→ **WORK TO BE COMPLETED**
Please reproduce the text read from each of the records below word for word, leaving the pictures out of your answer.

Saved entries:
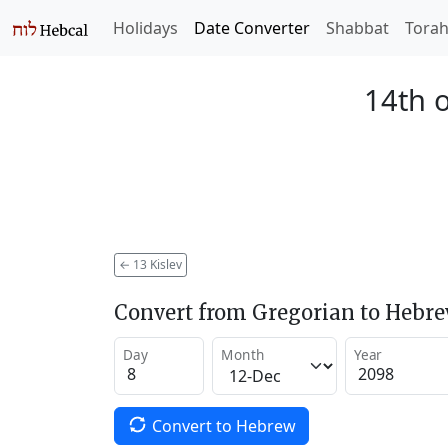
Holidays
Date Converter
Shabbat
Tora
14th o
←
13 Kislev
Convert from Gregorian to Hebr
Day
Month
Year
Convert to Hebrew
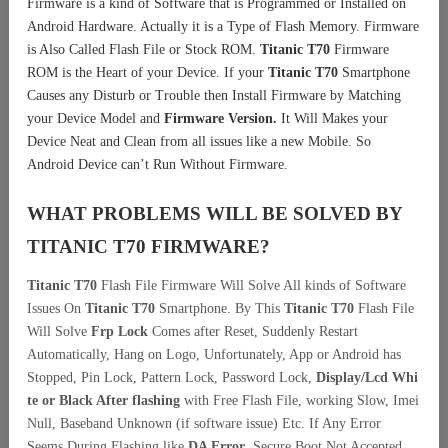
Firmware is a kind of Software that is Programmed or Installed on
Android Hardware. Actually it is a Type of Flash Memory. Firmware
is Also Called Flash File or Stock ROM.
Titanic T70
Firmware
ROM is the Heart of your Device. If your
Titanic T70
Smartphone
Causes any Disturb or Trouble then Install Firmware by Matching
your Device Model and
Firmware Version.
It Will Makes your
Device Neat and Clean from all issues like a new Mobile. So
Android Device can’t Run Without Firmware.
WHAT PROBLEMS WILL BE SOLVED BY
TITANIC T70
FIRMWARE?
Titanic T70
Flash File Firmware Will Solve All kinds of Software
Issues On
Titanic T70
Smartphone. By This
Titanic T70
Flash File
Will Solve
Frp Lock
Comes after Reset, Suddenly Restart
Automatically, Hang on Logo, Unfortunately, App or Android has
Stopped, Pin Lock, Pattern Lock, Password Lock,
Display/Lcd
Whi
te or Black After flashing
with Free Flash File, working Slow, Imei
Null, Baseband Unknown (if software issue) Etc. If Any Error
Seems During Flashing like
DA Error
, Secure Boot Not Accepted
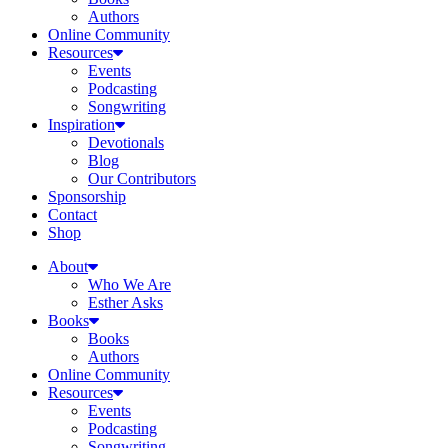
Authors
Online Community
Resources
Events
Podcasting
Songwriting
Inspiration
Devotionals
Blog
Our Contributors
Sponsorship
Contact
Shop
About
Who We Are
Esther Asks
Books
Books
Authors
Online Community
Resources
Events
Podcasting
Songwriting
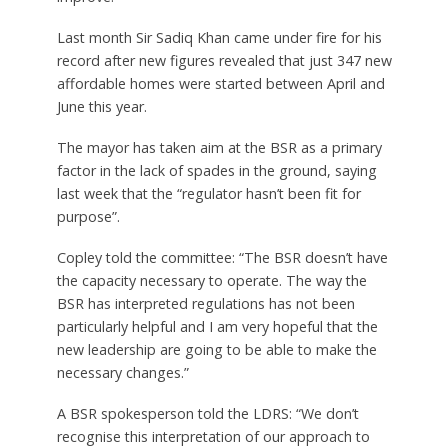
Last month Sir Sadiq Khan came under fire for his
record after new figures revealed that just 347 new
affordable homes were started between April and
June this year.
The mayor has taken aim at the BSR as a primary
factor in the lack of spades in the ground, saying
last week that the “regulator hasn’t been fit for
purpose”.
Copley told the committee: “The BSR doesn’t have
the capacity necessary to operate. The way the
BSR has interpreted regulations has not been
particularly helpful and I am very hopeful that the
new leadership are going to be able to make the
necessary changes.”
A BSR spokesperson told the LDRS: “We don’t
recognise this interpretation of our approach to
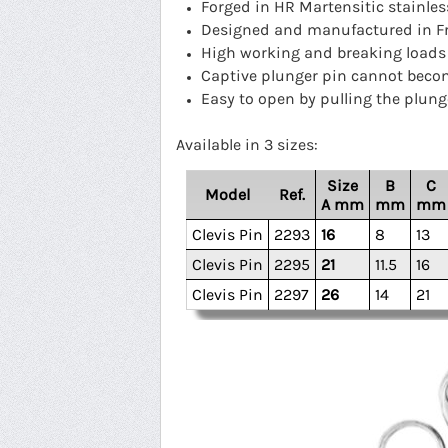
Forged in HR Martensitic stainles
Designed and manufactured in F
High working and breaking loads
Captive plunger pin cannot bec
Easy to open by pulling the plung
Available in 3 sizes:
Size
B
C
Model
Ref.
A mm
mm
mm
Clevis Pin
2293
16
8
13
Clevis Pin
2295
21
11.5
16
Clevis Pin
2297
26
14
21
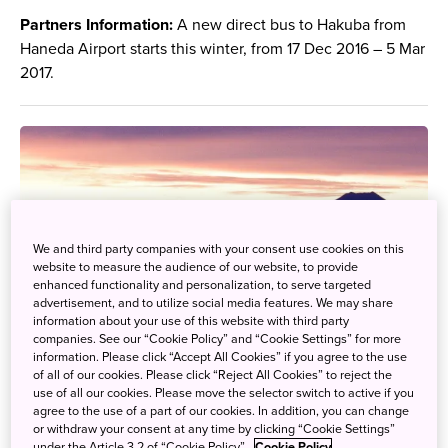
Partners Information:
A new direct bus to Hakuba from
Haneda Airport starts this winter, from 17 Dec 2016 – 5 Mar
2017.
We and third party companies with your consent use cookies on this
website to measure the audience of our website, to provide
enhanced functionality and personalization, to serve targeted
advertisement, and to utilize social media features. We may share
information about your use of this website with third party
companies. See our “Cookie Policy” and “Cookie Settings” for more
information. Please click “Accept All Cookies” if you agree to the use
of all of our cookies. Please click “Reject All Cookies” to reject the
use of all our cookies. Please move the selector switch to active if you
agree to the use of a part of our cookies. In addition, you can change
or withdraw your consent at any time by clicking “Cookie Settings”
under the Article 3.2 of “Cookie Policy”.
Cookie Policy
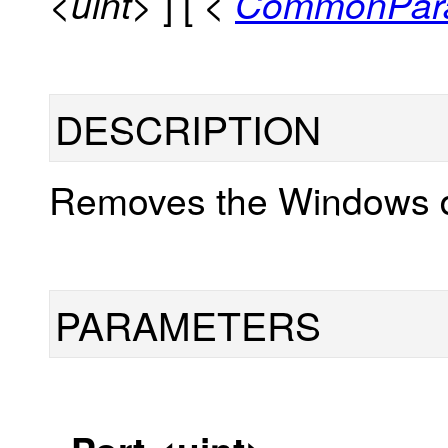
] [
<uint>
<
CommonPar
DESCRIPTION
Removes the Windows d
PARAMETERS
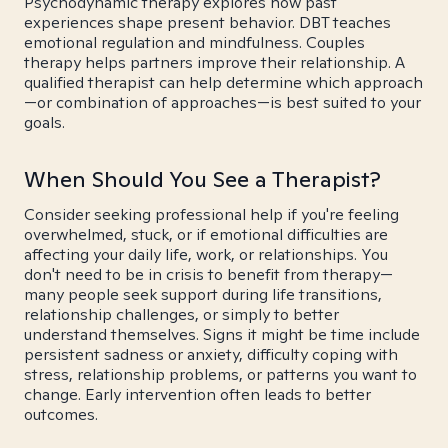
Psychodynamic therapy explores how past
experiences shape present behavior. DBT teaches
emotional regulation and mindfulness. Couples
therapy helps partners improve their relationship. A
qualified therapist can help determine which approach
—or combination of approaches—is best suited to your
goals.
When Should You See a Therapist?
Consider seeking professional help if you're feeling
overwhelmed, stuck, or if emotional difficulties are
affecting your daily life, work, or relationships. You
don't need to be in crisis to benefit from therapy—
many people seek support during life transitions,
relationship challenges, or simply to better
understand themselves. Signs it might be time include
persistent sadness or anxiety, difficulty coping with
stress, relationship problems, or patterns you want to
change. Early intervention often leads to better
outcomes.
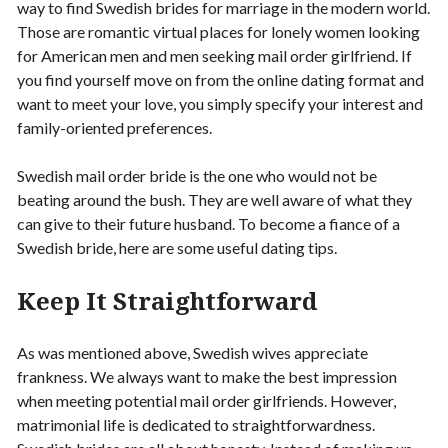
way to find Swedish brides for marriage in the modern world.
Those are romantic virtual places for lonely women looking
for American men and men seeking mail order girlfriend. If
you find yourself move on from the online dating format and
want to meet your love, you simply specify your interest and
family-oriented preferences.
Swedish mail order bride is the one who would not be
beating around the bush. They are well aware of what they
can give to their future husband. To become a fiance of a
Swedish bride, here are some useful dating tips.
Keep It Straightforward
As was mentioned above, Swedish wives appreciate
frankness. We always want to make the best impression
when meeting potential mail order girlfriends. However,
matrimonial life is dedicated to straightforwardness.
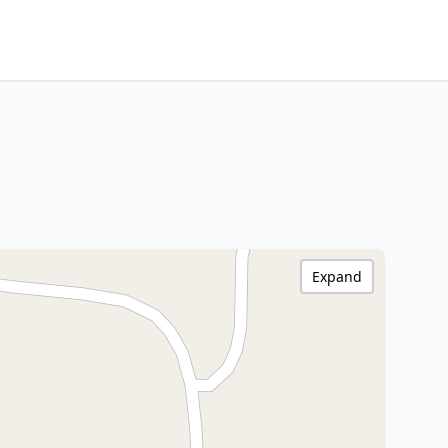
Expand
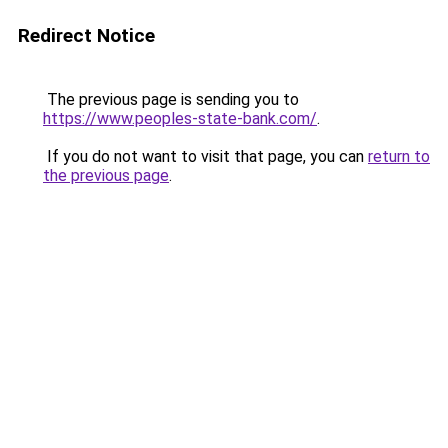
Redirect Notice
The previous page is sending you to
https://www.peoples-state-bank.com/
.
If you do not want to visit that page, you can
return to
the previous page
.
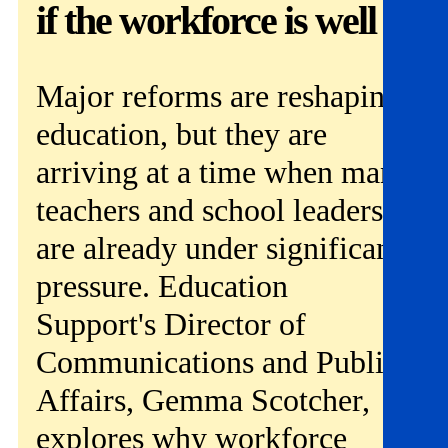
Get involved
if the workforce is well
News & events
Major reforms are reshaping
Helpline:
08000 562 561
education, but they are
Subscribe
Donate
arriving at a time when many
teachers and school leaders
are already under significant
pressure. Education
Support's Director of
Communications and Public
Affairs, Gemma Scotcher,
explores why workforce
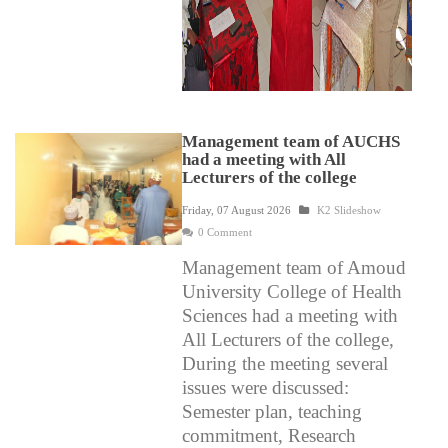
Management team of AUCHS
had a meeting with All
Lecturers of the college
Friday, 07 August 2026
K2 Slideshow
0 Comment
Management team of Amoud
University College of Health
Sciences had a meeting with
All Lecturers of the college,
During the meeting several
issues were discussed:
Semester plan, teaching
commitment, Research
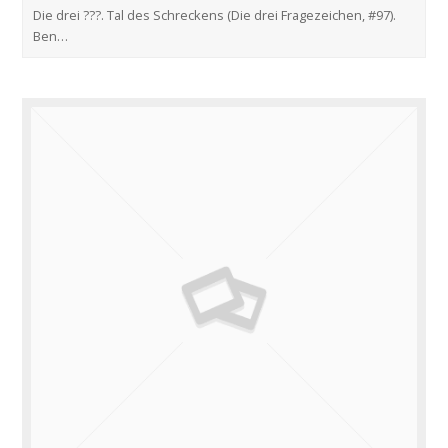
Die drei ???. Tal des Schreckens (Die drei Fragezeichen, #97).
Ben…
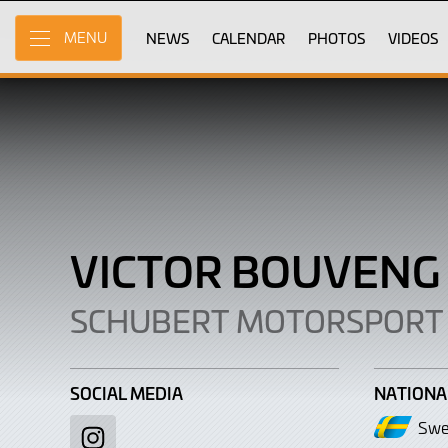
Victor
Skip
to
NEWS
CALENDAR
PHOTOS
VIDEOS
MENU
Bouveng
Main
Content
VICTOR BOUVEN
SCHUBERT MOTORSPORT
SOCIAL MEDIA
NATIONA
Swe
Instagram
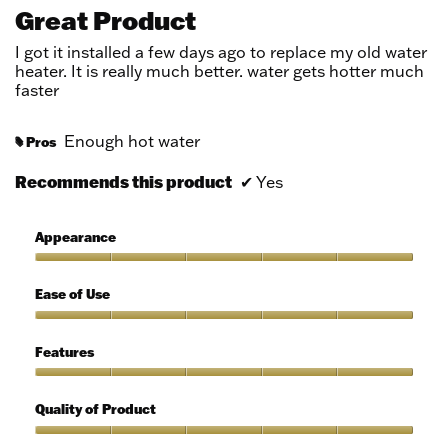
out
Great Product
of
5
I got it installed a few days ago to replace my old water
stars.
heater. It is really much better. water gets hotter much
faster
Enough hot water
Pros
#
Recommends this product
✔
Yes
Appearance
Appearance,
5
Ease of Use
out
of
Ease
5
of
Features
Use,
5
Features,
out
5
Quality of Product
of
out
5
of
Quality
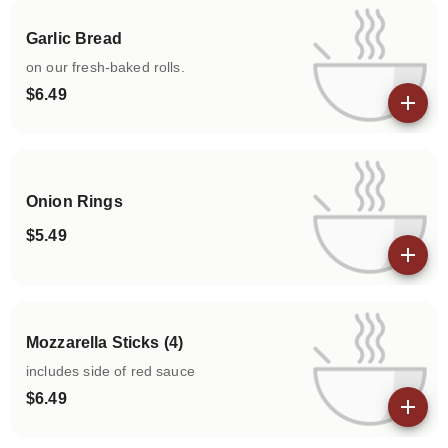
Garlic Bread
on our fresh-baked rolls.
$6.49
View details
Onion Rings
$5.49
View details
Mozzarella Sticks (4)
includes side of red sauce
$6.49
View details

→ **THE ANSWER**
Holidays
Date Converter
Shabbat
Tora
14th o
←
13 Kislev
Convert from Gregorian to Hebr
Day
Month
Year
Convert to Hebrew
Firmware is a kind of Software that is Programmed or Installed on
Android Hardware. Actually it is a Type of Flash Memory. Firmware
is Also Called Flash File or Stock ROM.
Titanic T70
Firmware
ROM is the Heart of your Device. If your
Titanic T70
Smartphone
Causes any Disturb or Trouble then Install Firmware by Matching
your Device Model and
Firmware Version.
It Will Makes your
Device Neat and Clean from all issues like a new Mobile. So
Android Device can’t Run Without Firmware.
WHAT PROBLEMS WILL BE SOLVED BY
TITANIC T70
FIRMWARE?
Titanic T70
Flash File Firmware Will Solve All kinds of Software
Issues On
Titanic T70
Smartphone. By This
Titanic T70
Flash File
Will Solve
Frp Lock
Comes after Reset, Suddenly Restart
Automatically, Hang on Logo, Unfortunately, App or Android has
Stopped, Pin Lock, Pattern Lock, Password Lock,
Display/Lcd
Whi
te or Black After flashing
with Free Flash File, working Slow, Imei
Null, Baseband Unknown (if software issue) Etc. If Any Error
Seems During Flashing like
DA Error
, Secure Boot Not Accepted
Authors
Online Community
Resources
Events
Podcasting
Songwriting
Inspiration
Devotionals
Blog
Our Contributors
Sponsorship
Contact
Shop
About
Who We Are
Esther Asks
Books
Books
Authors
Online Community
Resources
Events
Podcasting
Songwriting
Last month Sir Sadiq Khan came under fire for his
record after new figures revealed that just 347 new
affordable homes were started between April and
June this year.
The mayor has taken aim at the BSR as a primary
factor in the lack of spades in the ground, saying
last week that the “regulator hasn’t been fit for
purpose”.
Copley told the committee: “The BSR doesn’t have
the capacity necessary to operate. The way the
BSR has interpreted regulations has not been
particularly helpful and I am very hopeful that the
new leadership are going to be able to make the
necessary changes.”
A BSR spokesperson told the LDRS: “We don’t
recognise this interpretation of our approach to
Forged in HR Martensitic stainles
Designed and manufactured in F
High working and breaking loads
Captive plunger pin cannot bec
Easy to open by pulling the plung
Available in 3 sizes:
Size
B
C
Model
Ref.
A mm
mm
mm
Clevis Pin
2293
16
8
13
Clevis Pin
2295
21
11.5
16
Clevis Pin
2297
26
14
21
Partners Information:
A new direct bus to Hakuba from
Haneda Airport starts this winter, from 17 Dec 2016 – 5 Mar
2017.
We and third party companies with your consent use cookies on this
website to measure the audience of our website, to provide
enhanced functionality and personalization, to serve targeted
advertisement, and to utilize social media features. We may share
information about your use of this website with third party
companies. See our “Cookie Policy” and “Cookie Settings” for more
information. Please click “Accept All Cookies” if you agree to the use
of all of our cookies. Please click “Reject All Cookies” to reject the
use of all our cookies. Please move the selector switch to active if you
agree to the use of a part of our cookies. In addition, you can change
or withdraw your consent at any time by clicking “Cookie Settings”
under the Article 3.2 of “Cookie Policy”.
Cookie Policy
] [
<uint>
<
CommonPar
DESCRIPTION
Removes the Windows d
PARAMETERS
Psychodynamic therapy explores how past
experiences shape present behavior. DBT teaches
emotional regulation and mindfulness. Couples
therapy helps partners improve their relationship. A
qualified therapist can help determine which approach
—or combination of approaches—is best suited to your
goals.
When Should You See a Therapist?
Consider seeking professional help if you're feeling
overwhelmed, stuck, or if emotional difficulties are
affecting your daily life, work, or relationships. You
don't need to be in crisis to benefit from therapy—
many people seek support during life transitions,
relationship challenges, or simply to better
understand themselves. Signs it might be time include
persistent sadness or anxiety, difficulty coping with
stress, relationship problems, or patterns you want to
change. Early intervention often leads to better
outcomes.
way to find Swedish brides for marriage in the modern world.
Those are romantic virtual places for lonely women looking
for American men and men seeking mail order girlfriend. If
you find yourself move on from the online dating format and
want to meet your love, you simply specify your interest and
family-oriented preferences.
Swedish mail order bride is the one who would not be
beating around the bush. They are well aware of what they
can give to their future husband. To become a fiance of a
Swedish bride, here are some useful dating tips.
Keep It Straightforward
As was mentioned above, Swedish wives appreciate
frankness. We always want to make the best impression
when meeting potential mail order girlfriends. However,
matrimonial life is dedicated to straightforwardness.
Expand
Redirect Notice
The previous page is sending you to
https://www.peoples-state-bank.com/
.
If you do not want to visit that page, you can
return to
the previous page
.
Get involved
if the workforce is well
News & events
Major reforms are reshaping
Helpline:
08000 562 561
education, but they are
Subscribe
Donate
arriving at a time when many
teachers and school leaders
are already under significant
pressure. Education
Support's Director of
Communications and Public
Affairs, Gemma Scotcher,
explores why workforce
Management team of AUCHS
had a meeting with All
Lecturers of the college
Friday, 07 August 2026
K2 Slideshow
0 Comment
Management team of Amoud
University College of Health
Sciences had a meeting with
All Lecturers of the college,
During the meeting several
issues were discussed:
Semester plan, teaching
commitment, Research
Die drei ???. Tal des Schreckens (Die drei Fragezeichen, #97).
Ben…
Victor
Skip
to
NEWS
CALENDAR
PHOTOS
VIDEOS
MENU
Bouveng
Main
Content
VICTOR BOUVEN
SCHUBERT MOTORSPORT
SOCIAL MEDIA
NATIONA
Swe
Instagram
out
Great Product
of
5
I got it installed a few days ago to replace my old water
stars.
heater. It is really much better. water gets hotter much
faster
Enough hot water
Pros
#
Recommends this product
✔
Yes
Appearance
Appearance,
5
Ease of Use
out
of
Ease
5
of
Features
Use,
5
Features,
out
5
Quality of Product
of
out
5
of
Quality
Garlic Bread
on our fresh-baked rolls.
$6.49
View details
Onion Rings
$5.49
View details
Mozzarella Sticks (4)
includes side of red sauce
$6.49
View details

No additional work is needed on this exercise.